* **TASK DESCRIPTION**
Include in the reply only the lines from the start of the data below through the line containing "عَنْ أَبِى هُرَيْرَةَ", reproduced exactly and with no pictures.

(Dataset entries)

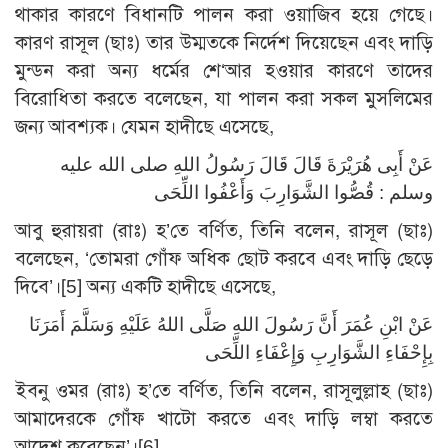
থাকার কারণে বিধানটি পালন করা ওয়াজিব হয়ে গেছে।
কারণ রাসূল (ছাঃ) তার উম্মতকে নির্দেশ দিয়েছেন এবং দাড়ি
মুন্ডন করা অন্য ধর্মের শে‘আর হওয়ার কারণে তাদের
বিরোধিতা করতে বলেছেন, যা পালন করা সকল মুসলিমের
জন্য আবশ্যক। যেমন হাদীছে এসেছে,
عَنْ أَبِى هُرَيْرَةَ قَالَ قَالَ رَسُولُ اللهِ صلى الله عليه
وسلم : قُصُّوا الشَّوَارِبَ وَأَعْفُوا اللِّحَى
আবু হুরায়রা (রাঃ) হ’তে বর্ণিত, তিনি বলেন, রাসূল (ছাঃ)
বলেছেন, ‘তোমরা গোঁফ অধিক ছোট করবে এবং দাড়ি ছেড়ে
দিবে’।
[5]
অন্য একটি হাদীছে এসেছে,
عَنْ ابْنِ عُمَرَ أَنَّ رَسُولَ اللهِ صَلَّى اللهُ عَلَيْهِ وَسَلَّمَ أَمَرَنَا
بِإِحْفَاءِ الشَّوَارِبِ وَإِعْفَاءِ اللِّحَى
ইবনু ওমর (রাঃ) হ’তে বর্ণিত, তিনি বলেন, রাসূলুল্লাহ (ছাঃ)
আমাদেরকে গোঁফ খাটো করতে এবং দাড়ি লম্বা করতে
আদেশ করেছেন’।
[6]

* **RESPONSE**
থাকার কারণে বিধানটি পালন করা ওয়াজিব হয়ে গেছে।
কারণ রাসূল (ছাঃ) তার উম্মতকে নির্দেশ দিয়েছেন এবং দাড়ি
মুন্ডন করা অন্য ধর্মের শে‘আর হওয়ার কারণে তাদের
বিরোধিতা করতে বলেছেন, যা পালন করা সকল মুসলিমের
জন্য আবশ্যক। যেমন হাদীছে এসেছে,
عَنْ أَبِى هُرَيْرَةَ قَالَ قَالَ رَسُولُ اللهِ صلى الله عليه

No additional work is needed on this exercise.